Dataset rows
□ □ □ □ □

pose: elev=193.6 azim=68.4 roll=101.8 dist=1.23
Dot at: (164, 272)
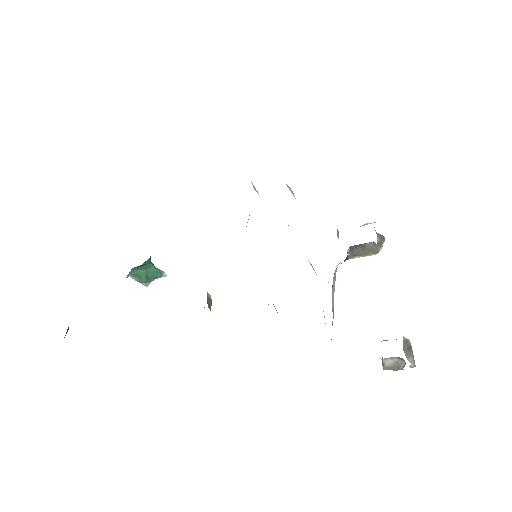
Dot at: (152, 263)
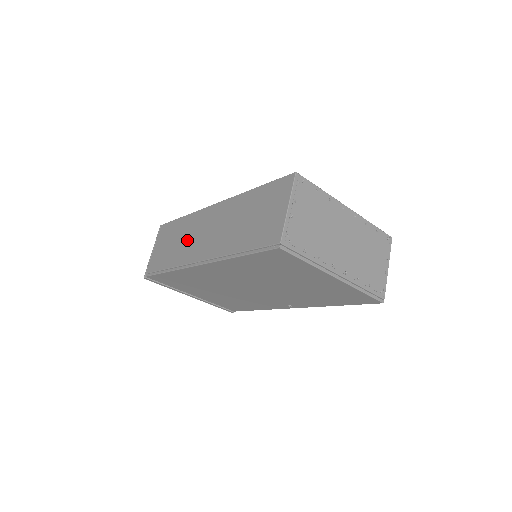
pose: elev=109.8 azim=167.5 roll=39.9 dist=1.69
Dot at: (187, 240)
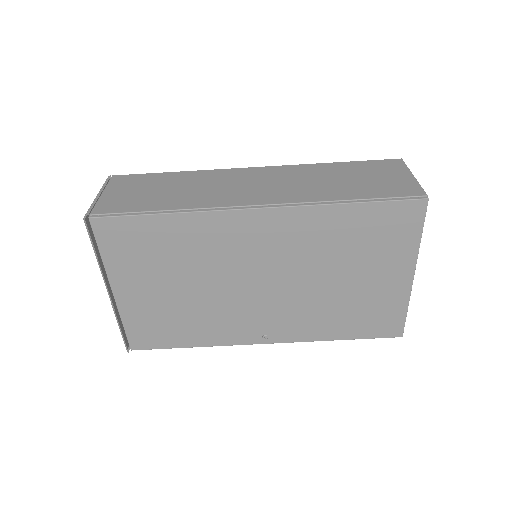
Dot at: (207, 188)
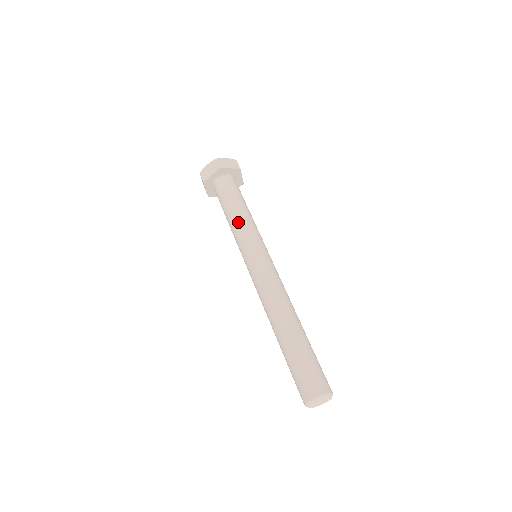
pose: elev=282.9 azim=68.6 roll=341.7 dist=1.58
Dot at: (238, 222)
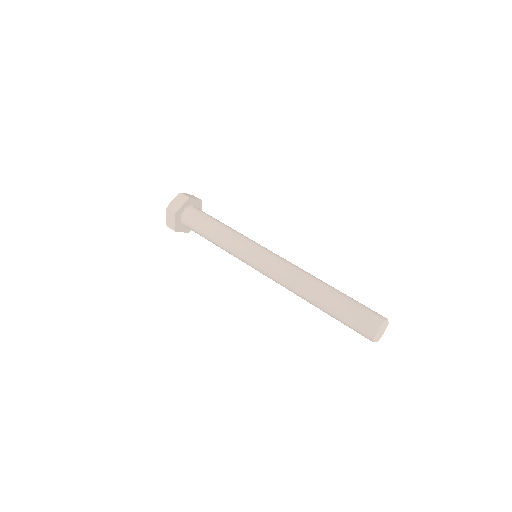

□ □ □ □ □

Exercise task:
Write out all the entries again with "pose" changed to "view" everywhere and nothing else altered. Leave the pictures out of your answer.

Task response:
view: elev=193.6 azim=68.4 roll=101.8 dist=1.23
Dot at: (164, 272)
Dot at: (152, 263)
view: elev=109.8 azim=167.5 roll=39.9 dist=1.69
Dot at: (187, 240)
Dot at: (207, 188)
view: elev=282.9 azim=68.6 roll=341.7 dist=1.58
Dot at: (238, 222)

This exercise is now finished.